Pekerjaan yang Diminta:
a: Jawablah pertanyaan berikut berdasarkan kisah perempuan tua di Amsterdam di bawah, masing-masing dalam satu baris:
(i) Siapa penerjemah kisah ini?
(ii) Amsterdam disebut sebagai ibu kota provinsi apa?
(iii) Menurut anak itu, apa saja yang dijelaskan dalam buku yang ingin dihadiahkannya?
b: Tolong lanjutkan kisah perempuan tua di Amsterdam di bawah ini, dimulai setelah kalimat terakhirnya.

Teks Pilihan:

Kisah Masuk Islamnya Seorang Perempuan Tua di Amsterdam Belanda

“Saya minta maaf jika mengganggu. Akan tetapi, saya ingin menyampaikan bahwa Allah sangat mencintai dan memperhatikan Nyonya,” kata anak itu dengan tenang dan sambil tetap tersenyum.

Ia kemudian melanjutkan dengan berkata, “Saya ingin menghadiahkan buku ini kepada Nyonya. Di dalamnya, dijelaskan tentang Allah Ta'ala, kewajiban seorang hamba, dan beberapa cara agar dapat memperoleh keridha’an-Nya.” (int)



------ 

PEDOMAN KARYA

Kamis, 08 Juli 2021

 

 

Kisah Masuk Islamnya Seorang Perempuan Tua di Amsterdam Belanda

 

 

Pengantar:

Kisah ini sudah beredar cukup lama di berbagai media massa dan media sosial seperti Facebook, WhatsApp, dan lain-lain. Judul asli dari kisah ini yaitu قصة رائعة جدا ومعبرة ومؤثرة dan diterjemahkan oleh Shiddiq Al-Bonjowiy. Di beberapa media, kisah ini diberi judul, “Kisah Seorang Anak di Amsterdam Belanda.”

Kami ingin turut berbagi atau membagikan kisah ini, karena kami menganggap kisah ini sangat inspiratif dan bermanfaat. Terima kasih. (redaksi)

 

***

 

Amsterdam adalah kota terbesar sekaligus Ibukota Provinsi Holland Utara, dan Ibukota Negara Belanda. Iklim cuaca di Amsterdam, pada musim dingin bisa menjadi sangat dingin, sementara musim panas kadang-kadang cukup hangat.

Baris yang Ditampilkan:
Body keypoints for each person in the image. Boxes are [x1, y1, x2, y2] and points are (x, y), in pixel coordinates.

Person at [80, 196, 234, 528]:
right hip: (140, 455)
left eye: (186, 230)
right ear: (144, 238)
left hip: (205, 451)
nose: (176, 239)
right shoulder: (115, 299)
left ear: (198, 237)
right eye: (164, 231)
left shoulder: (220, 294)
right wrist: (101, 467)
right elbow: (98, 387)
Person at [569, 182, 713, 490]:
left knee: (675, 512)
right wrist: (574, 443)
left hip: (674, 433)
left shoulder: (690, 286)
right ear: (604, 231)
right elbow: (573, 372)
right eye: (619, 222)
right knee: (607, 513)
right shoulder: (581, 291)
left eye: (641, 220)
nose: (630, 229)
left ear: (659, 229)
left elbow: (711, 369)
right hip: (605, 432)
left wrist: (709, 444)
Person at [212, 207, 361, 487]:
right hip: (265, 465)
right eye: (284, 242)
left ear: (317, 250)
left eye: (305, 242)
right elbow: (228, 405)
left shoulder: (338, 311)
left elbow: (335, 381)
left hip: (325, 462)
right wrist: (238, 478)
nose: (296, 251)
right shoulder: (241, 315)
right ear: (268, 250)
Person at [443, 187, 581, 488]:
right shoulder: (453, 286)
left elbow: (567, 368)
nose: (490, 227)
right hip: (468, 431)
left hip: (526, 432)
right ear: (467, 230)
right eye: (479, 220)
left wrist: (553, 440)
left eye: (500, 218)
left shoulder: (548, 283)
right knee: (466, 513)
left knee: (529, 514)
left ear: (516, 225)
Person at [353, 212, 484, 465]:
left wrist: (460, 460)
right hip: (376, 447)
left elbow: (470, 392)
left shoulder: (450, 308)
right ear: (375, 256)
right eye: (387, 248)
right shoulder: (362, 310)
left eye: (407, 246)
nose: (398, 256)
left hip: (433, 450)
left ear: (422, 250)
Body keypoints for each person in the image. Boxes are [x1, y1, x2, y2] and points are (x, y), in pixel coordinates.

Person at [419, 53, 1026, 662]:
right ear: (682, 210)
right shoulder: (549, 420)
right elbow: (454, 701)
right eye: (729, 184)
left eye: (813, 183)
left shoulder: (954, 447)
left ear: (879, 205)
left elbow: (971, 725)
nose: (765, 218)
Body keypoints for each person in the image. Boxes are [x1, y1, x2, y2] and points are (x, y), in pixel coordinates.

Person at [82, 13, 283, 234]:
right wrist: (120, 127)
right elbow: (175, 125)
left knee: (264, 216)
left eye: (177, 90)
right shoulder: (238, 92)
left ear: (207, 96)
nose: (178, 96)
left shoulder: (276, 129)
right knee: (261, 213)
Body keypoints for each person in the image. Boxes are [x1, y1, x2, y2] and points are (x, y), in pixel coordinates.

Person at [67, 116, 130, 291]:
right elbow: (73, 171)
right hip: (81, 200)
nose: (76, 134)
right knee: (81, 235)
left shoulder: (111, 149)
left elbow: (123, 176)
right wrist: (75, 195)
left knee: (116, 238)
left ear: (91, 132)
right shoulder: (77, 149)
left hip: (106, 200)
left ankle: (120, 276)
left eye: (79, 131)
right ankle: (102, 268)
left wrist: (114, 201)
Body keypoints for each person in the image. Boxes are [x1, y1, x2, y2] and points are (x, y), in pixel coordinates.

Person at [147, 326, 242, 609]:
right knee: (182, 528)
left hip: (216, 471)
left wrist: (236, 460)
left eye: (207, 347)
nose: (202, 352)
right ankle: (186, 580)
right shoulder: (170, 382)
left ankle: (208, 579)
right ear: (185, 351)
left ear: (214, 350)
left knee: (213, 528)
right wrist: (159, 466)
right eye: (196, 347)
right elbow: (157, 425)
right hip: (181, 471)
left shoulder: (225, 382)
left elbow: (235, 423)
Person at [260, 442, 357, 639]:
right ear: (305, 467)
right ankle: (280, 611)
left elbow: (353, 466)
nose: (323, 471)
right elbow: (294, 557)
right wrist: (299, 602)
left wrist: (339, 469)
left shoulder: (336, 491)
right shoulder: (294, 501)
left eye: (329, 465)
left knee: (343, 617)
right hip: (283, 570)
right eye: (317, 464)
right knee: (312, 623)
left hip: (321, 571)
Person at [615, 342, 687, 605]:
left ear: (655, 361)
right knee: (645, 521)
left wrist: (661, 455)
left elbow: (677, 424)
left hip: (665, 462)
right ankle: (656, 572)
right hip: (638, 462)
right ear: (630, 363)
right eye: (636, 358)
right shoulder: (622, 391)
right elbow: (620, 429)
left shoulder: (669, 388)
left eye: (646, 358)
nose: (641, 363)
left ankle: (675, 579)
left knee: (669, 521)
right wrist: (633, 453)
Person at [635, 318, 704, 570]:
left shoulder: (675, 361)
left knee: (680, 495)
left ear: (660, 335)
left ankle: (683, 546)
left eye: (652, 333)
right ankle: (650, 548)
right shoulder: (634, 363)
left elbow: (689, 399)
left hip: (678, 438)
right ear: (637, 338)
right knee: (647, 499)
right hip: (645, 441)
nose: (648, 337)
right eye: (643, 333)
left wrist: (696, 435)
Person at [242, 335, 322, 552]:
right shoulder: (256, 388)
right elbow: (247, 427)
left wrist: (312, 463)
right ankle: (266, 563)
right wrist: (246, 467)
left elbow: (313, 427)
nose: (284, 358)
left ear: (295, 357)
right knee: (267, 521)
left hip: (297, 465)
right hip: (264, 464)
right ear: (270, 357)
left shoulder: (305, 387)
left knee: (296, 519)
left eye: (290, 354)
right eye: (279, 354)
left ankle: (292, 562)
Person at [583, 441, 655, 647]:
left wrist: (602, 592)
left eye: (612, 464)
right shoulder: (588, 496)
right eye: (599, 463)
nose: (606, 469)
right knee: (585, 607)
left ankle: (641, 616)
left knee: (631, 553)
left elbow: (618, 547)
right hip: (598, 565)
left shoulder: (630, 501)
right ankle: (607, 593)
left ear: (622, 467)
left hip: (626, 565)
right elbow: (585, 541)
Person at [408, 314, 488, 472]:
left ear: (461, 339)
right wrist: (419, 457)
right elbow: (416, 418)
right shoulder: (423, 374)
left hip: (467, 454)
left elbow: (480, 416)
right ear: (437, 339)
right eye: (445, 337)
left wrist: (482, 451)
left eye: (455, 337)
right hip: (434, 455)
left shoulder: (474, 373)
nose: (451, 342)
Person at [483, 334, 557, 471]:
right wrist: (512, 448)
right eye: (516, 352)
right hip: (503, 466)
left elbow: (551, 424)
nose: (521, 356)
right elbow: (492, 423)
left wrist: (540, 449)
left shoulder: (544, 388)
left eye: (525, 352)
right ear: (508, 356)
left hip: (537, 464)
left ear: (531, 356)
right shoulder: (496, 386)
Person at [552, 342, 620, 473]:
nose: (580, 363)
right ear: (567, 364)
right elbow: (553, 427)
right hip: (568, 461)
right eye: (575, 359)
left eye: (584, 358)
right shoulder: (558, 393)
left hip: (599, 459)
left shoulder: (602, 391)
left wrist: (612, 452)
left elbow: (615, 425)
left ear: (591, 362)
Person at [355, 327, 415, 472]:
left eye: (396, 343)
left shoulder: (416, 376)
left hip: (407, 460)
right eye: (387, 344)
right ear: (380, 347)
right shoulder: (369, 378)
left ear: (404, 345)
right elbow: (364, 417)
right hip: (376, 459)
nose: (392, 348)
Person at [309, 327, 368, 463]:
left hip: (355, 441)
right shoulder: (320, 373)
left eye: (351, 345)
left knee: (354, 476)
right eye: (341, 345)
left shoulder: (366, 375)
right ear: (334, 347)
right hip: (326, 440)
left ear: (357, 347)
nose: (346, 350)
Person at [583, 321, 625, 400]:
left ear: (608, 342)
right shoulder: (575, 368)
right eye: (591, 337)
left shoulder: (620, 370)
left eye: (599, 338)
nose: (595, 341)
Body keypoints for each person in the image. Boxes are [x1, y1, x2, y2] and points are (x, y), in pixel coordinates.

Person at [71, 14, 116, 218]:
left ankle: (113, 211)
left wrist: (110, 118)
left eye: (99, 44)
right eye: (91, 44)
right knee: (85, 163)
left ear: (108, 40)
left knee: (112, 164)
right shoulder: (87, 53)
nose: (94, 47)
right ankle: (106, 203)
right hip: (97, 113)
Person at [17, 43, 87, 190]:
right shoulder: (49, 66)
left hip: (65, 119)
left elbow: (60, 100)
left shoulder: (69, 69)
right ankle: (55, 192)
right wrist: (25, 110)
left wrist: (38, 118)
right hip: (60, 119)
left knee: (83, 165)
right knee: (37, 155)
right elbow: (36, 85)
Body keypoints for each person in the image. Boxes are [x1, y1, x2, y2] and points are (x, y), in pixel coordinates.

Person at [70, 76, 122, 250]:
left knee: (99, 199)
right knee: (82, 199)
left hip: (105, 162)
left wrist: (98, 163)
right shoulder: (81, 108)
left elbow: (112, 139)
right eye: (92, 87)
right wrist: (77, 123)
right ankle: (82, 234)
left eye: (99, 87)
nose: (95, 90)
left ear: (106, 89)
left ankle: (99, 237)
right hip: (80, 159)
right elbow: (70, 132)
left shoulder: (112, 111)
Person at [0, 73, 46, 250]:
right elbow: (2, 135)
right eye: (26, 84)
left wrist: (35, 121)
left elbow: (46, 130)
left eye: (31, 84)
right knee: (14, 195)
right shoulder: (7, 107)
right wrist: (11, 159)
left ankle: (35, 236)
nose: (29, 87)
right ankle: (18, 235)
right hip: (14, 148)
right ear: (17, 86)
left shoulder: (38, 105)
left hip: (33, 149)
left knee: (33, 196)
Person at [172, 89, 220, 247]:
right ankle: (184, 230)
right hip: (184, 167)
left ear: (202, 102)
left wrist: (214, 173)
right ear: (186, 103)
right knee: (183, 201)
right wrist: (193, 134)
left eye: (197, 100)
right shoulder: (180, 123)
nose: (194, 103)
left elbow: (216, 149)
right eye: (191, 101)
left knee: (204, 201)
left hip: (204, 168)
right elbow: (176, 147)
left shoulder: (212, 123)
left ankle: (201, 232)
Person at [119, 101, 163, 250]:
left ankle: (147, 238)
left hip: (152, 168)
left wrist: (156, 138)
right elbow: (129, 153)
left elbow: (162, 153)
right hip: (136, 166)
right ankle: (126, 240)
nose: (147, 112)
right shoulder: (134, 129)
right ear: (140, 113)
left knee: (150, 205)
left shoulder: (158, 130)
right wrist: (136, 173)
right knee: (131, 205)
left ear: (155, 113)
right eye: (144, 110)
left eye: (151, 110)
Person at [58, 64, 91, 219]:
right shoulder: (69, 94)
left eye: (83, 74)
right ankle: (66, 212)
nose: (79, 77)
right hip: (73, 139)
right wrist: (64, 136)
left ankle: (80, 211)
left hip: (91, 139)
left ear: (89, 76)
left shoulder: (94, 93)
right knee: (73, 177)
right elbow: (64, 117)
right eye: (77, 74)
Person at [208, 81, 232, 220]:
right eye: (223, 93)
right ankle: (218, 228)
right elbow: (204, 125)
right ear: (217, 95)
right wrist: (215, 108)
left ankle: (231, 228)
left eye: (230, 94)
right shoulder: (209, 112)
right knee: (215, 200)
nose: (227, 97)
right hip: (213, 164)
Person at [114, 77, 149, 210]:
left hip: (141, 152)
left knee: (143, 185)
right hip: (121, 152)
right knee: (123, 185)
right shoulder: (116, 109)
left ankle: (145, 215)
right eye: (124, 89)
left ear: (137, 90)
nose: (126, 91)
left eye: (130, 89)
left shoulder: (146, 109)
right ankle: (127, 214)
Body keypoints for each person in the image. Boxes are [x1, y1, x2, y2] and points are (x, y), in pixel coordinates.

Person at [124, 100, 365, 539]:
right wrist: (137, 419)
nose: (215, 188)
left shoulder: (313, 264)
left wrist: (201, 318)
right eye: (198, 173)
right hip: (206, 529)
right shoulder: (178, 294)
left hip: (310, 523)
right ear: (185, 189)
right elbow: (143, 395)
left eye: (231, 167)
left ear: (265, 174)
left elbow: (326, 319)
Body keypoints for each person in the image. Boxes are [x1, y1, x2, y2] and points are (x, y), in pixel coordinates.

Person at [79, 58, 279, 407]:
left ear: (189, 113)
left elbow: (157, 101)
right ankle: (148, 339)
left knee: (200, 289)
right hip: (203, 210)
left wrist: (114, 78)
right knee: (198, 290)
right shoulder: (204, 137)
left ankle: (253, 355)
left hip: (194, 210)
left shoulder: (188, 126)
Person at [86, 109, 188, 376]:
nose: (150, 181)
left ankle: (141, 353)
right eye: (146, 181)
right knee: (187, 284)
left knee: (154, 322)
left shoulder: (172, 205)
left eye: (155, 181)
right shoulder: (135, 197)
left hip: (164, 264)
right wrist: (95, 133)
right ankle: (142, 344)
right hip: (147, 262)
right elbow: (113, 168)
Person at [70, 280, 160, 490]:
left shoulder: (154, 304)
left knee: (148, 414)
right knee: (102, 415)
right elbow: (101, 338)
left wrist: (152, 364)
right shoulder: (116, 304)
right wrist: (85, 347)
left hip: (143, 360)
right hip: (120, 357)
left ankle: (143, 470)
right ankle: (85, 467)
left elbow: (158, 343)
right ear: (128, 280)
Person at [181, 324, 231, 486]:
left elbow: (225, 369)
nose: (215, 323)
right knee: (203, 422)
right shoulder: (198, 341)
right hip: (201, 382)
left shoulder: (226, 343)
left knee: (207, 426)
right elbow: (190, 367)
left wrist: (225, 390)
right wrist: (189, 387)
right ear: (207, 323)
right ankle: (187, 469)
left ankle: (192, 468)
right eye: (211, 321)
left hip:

Hasil Tugas:
a:
(i) Shiddiq Al-Bonjowiy.
(ii) Provinsi Holland Utara.
(iii) Tentang Allah Ta'ala, kewajiban seorang hamba, dan beberapa cara agar dapat memperoleh keridha'an-Nya.

b:
Embun beku terutama terjadi pada saat angin timur atau timur laut bertiup dari Benua Eropa bagian dalam. Bahkan, karena Amsterdam dikelilingi di tiga sisi oleh perairan yang besar, serta memiliki efek pulau bahang yang signifikan, suhu malam hari jarang jatuh di bawah -5 °C, sementara itu suhu malam hari bisa dengan mudah mencapai −12 °C di Hilversum, 25 kilometer ke tenggara.

Di Amsterdam (tidak disebutkan tahunnya), hidup seorang lelaki paruh baya bersama seorang anaknya yang juga seorang laki-laki berumur 11 tahun. Keduanya beragama Islam, dan sang ayah adalah seorang imam masjid.

Setiap selesai shalat Jum'at setiap pekannya, sang ayah dan anak mempunyai jadwal membagi-bagikan buku–buku Islam, di antaranya buku Ath-Thoriq Ilal Jannah (Jalan Menuju Surga). Mereka membagi-bagikannya di daerah mereka, di pinggiran Kota Amsterdam.

Suatu hari, ketika kota tersebut diguyur hujan yang sangat lebat dengan suhu yang sangat dingin, sang anak mempersiapkan dirinya dengan memakai beberapa lapis pakaian demi mengurangi rasa dingin.

Setelah selesai mempersiapkan diri, ia berkata kepada ayahnya, “Wahai ayahku, aku telah siap.”

“Siap untuk apa?” tanya ayahnya.

“Untuk membagikan buku (seperti biasanya),” jawan sang anak.

“Suhu sangat dingin di luar sana, belum lagi hujan lebat yang mengguyur,” kata ayahnya.

“Akan tetapi, sungguh banyak orang yang berjalan menuju Neraka di luar sana, di bawah guyuran hujan,” kata sang anak.

Sang ayah terhenyak dengan jawaban anaknya. Ia tak menyangka anaknya akan mengeluarkan kata-kata yang menggetarkan hatinya.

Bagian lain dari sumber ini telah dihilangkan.